SINGAPORE, Sept 28 (Reuters) - Chinese refinery Shenghong Petrochemical is ready to formally start running its 320,000 barrel-per-day crude distillation unit (CDU) and is waiting for the government to give the final go-ahead, a company official said on Wednesday.
The refinery, part of listed Jiangsu Eastern Shenghong Co (000301.SZ), started trial operations of its refining units in May and has readied a new terminal to receive Very Large Crude Carriers (VLCC).
"The CDU was tested and is ready to kick off production. Now we are waiting for government approval," Sun Xin, director of Shenghong Petrochemical International, told Reuters on the sidelines of the 38th Asia Pacific Petroleum Conference (APPEC).

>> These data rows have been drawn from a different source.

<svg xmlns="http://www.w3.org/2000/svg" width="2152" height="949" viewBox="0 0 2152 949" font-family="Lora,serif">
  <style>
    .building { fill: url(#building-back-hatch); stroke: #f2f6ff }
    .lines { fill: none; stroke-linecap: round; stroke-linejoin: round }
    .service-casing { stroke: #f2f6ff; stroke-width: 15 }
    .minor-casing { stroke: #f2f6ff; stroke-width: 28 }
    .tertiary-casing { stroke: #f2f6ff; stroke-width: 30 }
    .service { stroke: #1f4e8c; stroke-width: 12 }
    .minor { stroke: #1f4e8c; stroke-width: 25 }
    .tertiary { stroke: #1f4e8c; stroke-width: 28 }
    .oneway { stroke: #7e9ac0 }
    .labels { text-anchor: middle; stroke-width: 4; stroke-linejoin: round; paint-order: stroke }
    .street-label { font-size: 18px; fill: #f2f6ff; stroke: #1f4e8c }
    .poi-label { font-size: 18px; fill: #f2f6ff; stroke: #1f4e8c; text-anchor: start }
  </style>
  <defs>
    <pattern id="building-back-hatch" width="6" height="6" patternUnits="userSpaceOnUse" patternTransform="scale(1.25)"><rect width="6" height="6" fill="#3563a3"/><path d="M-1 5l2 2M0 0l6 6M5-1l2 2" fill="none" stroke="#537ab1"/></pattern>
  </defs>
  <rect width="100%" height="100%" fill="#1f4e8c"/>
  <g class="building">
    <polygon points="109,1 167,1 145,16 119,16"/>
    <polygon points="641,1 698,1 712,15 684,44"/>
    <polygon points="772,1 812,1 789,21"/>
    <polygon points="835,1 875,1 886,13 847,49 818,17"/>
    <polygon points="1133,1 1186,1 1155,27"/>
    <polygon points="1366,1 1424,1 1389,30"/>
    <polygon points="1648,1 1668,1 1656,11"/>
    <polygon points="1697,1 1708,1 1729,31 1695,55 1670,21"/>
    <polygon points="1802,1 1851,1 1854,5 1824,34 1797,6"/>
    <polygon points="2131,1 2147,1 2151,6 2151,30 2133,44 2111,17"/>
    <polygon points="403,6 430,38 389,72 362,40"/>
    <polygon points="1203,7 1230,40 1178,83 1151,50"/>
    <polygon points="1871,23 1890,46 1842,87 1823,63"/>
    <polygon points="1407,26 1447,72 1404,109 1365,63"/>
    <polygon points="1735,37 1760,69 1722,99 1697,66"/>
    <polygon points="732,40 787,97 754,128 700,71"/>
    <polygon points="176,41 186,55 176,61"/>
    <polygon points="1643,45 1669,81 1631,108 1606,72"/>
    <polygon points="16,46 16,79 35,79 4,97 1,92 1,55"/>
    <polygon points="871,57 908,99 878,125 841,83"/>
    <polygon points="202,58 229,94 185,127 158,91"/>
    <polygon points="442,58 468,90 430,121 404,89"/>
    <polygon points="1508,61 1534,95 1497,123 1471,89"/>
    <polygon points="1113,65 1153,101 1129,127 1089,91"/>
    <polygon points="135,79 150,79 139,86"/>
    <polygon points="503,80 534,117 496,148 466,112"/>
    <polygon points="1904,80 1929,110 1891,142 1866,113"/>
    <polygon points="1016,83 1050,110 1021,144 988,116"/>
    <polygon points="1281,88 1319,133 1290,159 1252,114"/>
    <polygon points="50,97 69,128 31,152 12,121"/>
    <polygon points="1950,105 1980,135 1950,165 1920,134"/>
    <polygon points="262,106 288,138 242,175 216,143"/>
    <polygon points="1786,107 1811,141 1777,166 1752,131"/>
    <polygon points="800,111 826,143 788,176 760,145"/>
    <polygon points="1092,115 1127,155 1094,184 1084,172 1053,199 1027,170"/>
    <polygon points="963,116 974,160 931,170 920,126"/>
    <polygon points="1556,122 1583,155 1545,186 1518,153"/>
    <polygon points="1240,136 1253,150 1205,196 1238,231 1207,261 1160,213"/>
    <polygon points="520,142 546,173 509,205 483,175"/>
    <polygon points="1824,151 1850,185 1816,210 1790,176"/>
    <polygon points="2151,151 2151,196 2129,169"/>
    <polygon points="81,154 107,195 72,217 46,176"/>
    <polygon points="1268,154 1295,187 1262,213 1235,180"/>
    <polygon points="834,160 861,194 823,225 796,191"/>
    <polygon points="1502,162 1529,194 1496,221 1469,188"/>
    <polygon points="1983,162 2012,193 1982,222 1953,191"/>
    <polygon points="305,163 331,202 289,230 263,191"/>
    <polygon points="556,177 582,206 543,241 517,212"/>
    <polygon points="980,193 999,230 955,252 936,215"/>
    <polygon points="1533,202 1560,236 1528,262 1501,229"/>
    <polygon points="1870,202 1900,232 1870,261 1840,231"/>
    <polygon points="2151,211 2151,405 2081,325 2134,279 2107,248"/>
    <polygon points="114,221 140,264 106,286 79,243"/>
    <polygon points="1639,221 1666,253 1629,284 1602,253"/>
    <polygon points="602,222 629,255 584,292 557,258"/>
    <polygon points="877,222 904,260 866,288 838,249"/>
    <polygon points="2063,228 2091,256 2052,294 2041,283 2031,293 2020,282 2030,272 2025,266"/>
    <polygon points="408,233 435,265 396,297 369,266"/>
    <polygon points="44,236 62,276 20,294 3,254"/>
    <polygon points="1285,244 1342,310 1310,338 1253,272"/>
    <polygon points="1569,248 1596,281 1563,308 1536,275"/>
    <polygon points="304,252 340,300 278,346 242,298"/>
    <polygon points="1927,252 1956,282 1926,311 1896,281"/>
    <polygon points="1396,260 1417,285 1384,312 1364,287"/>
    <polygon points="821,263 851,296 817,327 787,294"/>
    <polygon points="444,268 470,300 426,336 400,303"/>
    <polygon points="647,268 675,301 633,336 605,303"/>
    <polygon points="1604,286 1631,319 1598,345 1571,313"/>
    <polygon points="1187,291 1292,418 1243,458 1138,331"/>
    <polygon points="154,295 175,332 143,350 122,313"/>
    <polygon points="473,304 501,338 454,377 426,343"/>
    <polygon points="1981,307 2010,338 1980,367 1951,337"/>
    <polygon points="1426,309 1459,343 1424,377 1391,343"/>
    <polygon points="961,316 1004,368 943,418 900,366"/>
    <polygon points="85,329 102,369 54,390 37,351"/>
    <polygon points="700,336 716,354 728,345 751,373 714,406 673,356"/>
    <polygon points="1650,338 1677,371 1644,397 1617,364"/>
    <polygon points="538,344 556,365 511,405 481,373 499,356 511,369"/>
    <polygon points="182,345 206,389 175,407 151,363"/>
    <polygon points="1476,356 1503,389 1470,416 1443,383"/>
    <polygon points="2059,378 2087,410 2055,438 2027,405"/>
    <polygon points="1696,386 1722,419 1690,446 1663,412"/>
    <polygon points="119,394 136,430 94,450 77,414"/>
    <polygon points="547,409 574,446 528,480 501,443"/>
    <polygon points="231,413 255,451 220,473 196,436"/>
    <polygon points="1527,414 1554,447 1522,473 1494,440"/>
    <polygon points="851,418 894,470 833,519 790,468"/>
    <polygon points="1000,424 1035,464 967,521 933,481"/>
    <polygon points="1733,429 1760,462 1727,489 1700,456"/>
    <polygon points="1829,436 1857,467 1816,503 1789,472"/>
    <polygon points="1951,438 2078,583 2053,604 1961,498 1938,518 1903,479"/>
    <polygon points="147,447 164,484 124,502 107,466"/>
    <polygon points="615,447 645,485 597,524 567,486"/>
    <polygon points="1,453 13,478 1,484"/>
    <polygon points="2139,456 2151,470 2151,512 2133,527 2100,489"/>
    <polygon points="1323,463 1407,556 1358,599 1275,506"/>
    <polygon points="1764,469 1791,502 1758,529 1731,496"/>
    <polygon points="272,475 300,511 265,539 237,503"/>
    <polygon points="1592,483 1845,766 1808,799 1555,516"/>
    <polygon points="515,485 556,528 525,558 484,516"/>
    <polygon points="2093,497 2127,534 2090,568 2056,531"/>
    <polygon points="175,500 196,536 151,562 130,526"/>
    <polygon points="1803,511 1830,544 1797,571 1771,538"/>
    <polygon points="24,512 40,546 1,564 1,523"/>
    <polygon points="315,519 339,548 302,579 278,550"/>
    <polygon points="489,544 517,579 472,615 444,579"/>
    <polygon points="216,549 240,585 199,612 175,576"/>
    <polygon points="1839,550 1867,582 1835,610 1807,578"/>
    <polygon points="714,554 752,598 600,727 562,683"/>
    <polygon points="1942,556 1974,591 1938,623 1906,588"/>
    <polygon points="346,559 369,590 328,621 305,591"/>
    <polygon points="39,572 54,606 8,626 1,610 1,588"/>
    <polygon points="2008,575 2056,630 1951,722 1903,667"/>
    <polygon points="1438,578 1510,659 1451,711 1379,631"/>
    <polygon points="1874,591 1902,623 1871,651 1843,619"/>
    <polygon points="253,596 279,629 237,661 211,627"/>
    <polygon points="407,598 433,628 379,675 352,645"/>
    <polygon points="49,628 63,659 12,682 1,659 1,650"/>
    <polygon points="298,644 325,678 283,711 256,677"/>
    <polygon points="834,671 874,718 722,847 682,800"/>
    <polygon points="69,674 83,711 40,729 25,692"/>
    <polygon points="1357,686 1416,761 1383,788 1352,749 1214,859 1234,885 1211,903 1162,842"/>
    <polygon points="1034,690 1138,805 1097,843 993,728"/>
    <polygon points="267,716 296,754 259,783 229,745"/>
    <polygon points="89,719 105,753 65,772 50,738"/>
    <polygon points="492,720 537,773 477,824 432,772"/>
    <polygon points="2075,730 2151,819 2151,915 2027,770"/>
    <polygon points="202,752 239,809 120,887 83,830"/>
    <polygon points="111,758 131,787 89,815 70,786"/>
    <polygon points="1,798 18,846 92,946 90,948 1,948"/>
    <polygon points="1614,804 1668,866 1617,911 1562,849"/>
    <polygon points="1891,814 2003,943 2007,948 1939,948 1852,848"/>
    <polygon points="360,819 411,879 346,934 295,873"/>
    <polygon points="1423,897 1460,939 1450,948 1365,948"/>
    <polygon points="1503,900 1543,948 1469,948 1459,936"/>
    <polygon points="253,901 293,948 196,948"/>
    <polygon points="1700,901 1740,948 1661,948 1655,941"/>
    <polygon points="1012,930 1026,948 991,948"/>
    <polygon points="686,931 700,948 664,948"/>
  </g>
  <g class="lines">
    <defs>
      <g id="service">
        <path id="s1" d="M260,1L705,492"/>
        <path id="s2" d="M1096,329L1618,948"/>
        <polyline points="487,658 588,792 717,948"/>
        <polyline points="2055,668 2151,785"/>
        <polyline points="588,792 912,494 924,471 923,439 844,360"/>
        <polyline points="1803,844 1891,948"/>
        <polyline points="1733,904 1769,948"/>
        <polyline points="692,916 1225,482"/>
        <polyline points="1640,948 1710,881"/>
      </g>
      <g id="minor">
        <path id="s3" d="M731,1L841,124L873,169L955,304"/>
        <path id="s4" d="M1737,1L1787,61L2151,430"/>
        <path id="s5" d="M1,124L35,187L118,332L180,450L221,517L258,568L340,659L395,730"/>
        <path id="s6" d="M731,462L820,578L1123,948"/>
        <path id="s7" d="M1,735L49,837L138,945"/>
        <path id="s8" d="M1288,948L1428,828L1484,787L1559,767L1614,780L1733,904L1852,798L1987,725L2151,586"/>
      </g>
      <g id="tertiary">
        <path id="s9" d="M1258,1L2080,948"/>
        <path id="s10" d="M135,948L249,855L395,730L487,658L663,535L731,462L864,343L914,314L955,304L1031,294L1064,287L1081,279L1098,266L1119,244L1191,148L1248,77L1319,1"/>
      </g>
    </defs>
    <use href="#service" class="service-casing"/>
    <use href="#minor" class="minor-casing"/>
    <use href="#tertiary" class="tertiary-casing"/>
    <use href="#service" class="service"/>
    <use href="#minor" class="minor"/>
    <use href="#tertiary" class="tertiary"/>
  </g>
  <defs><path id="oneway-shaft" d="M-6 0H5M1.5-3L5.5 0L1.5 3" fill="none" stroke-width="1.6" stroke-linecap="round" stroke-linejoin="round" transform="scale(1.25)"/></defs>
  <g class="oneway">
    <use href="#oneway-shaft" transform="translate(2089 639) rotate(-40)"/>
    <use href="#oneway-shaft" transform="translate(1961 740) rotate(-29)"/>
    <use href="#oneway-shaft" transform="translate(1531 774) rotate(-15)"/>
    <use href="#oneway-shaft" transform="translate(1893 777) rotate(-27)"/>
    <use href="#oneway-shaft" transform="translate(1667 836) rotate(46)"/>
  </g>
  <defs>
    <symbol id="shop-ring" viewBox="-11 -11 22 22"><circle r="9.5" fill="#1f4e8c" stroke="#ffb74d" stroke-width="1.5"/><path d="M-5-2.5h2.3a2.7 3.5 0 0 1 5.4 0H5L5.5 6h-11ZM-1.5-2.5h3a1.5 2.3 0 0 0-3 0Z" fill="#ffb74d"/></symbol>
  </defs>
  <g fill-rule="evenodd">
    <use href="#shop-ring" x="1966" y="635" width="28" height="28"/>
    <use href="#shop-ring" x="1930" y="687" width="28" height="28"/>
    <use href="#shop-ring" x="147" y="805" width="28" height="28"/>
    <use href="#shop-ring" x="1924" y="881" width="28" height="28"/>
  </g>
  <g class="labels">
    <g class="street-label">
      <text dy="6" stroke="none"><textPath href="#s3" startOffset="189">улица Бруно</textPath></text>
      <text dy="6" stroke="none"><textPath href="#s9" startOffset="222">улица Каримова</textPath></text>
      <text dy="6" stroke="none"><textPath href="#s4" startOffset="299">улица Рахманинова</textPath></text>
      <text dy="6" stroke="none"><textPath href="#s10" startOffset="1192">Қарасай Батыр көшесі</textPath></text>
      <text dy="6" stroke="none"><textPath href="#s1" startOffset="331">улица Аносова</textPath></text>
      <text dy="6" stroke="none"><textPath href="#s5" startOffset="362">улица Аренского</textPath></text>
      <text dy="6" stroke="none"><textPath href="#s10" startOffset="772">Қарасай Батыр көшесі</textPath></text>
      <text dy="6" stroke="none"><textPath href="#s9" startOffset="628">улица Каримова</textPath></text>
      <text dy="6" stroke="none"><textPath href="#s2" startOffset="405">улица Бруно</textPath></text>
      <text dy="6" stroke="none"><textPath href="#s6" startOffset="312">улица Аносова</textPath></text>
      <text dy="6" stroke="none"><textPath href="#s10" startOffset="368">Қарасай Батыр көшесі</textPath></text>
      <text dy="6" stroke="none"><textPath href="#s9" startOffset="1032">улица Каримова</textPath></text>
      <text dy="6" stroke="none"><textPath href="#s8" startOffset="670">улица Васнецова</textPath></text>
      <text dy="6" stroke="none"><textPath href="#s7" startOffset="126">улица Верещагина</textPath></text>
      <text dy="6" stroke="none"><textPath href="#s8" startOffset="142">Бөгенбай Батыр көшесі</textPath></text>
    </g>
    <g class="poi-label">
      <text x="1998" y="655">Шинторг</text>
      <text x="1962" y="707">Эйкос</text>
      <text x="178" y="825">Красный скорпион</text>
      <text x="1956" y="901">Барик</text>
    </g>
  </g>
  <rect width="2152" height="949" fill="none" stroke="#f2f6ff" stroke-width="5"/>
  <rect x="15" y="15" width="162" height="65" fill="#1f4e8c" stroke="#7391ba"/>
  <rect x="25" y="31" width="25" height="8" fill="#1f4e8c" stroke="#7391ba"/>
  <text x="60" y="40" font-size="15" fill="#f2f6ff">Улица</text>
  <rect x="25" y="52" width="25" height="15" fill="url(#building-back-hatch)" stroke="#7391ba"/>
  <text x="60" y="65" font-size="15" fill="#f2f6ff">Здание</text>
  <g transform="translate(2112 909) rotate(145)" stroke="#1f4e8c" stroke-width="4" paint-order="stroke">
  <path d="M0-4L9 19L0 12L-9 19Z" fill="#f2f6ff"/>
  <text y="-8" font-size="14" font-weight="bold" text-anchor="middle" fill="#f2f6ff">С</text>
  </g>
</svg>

There is no detailed schedule for official commencement, but the company is targetting to start formal operations in October, Sun said.
Located in the coastal Chinese province of Jiangsu, Shenghong is expected to supply refined fuel products mainly to eastern China, which would intensify supply competition in the region.
Sun said Shenghong will apply for export quotas for refined fuel products but added that it is hard to say if the company will receive any this year.
The market is expecting China to release up to 15 million tonnes worth of oil product export quotas for the rest of the year to shore up the faltering economy.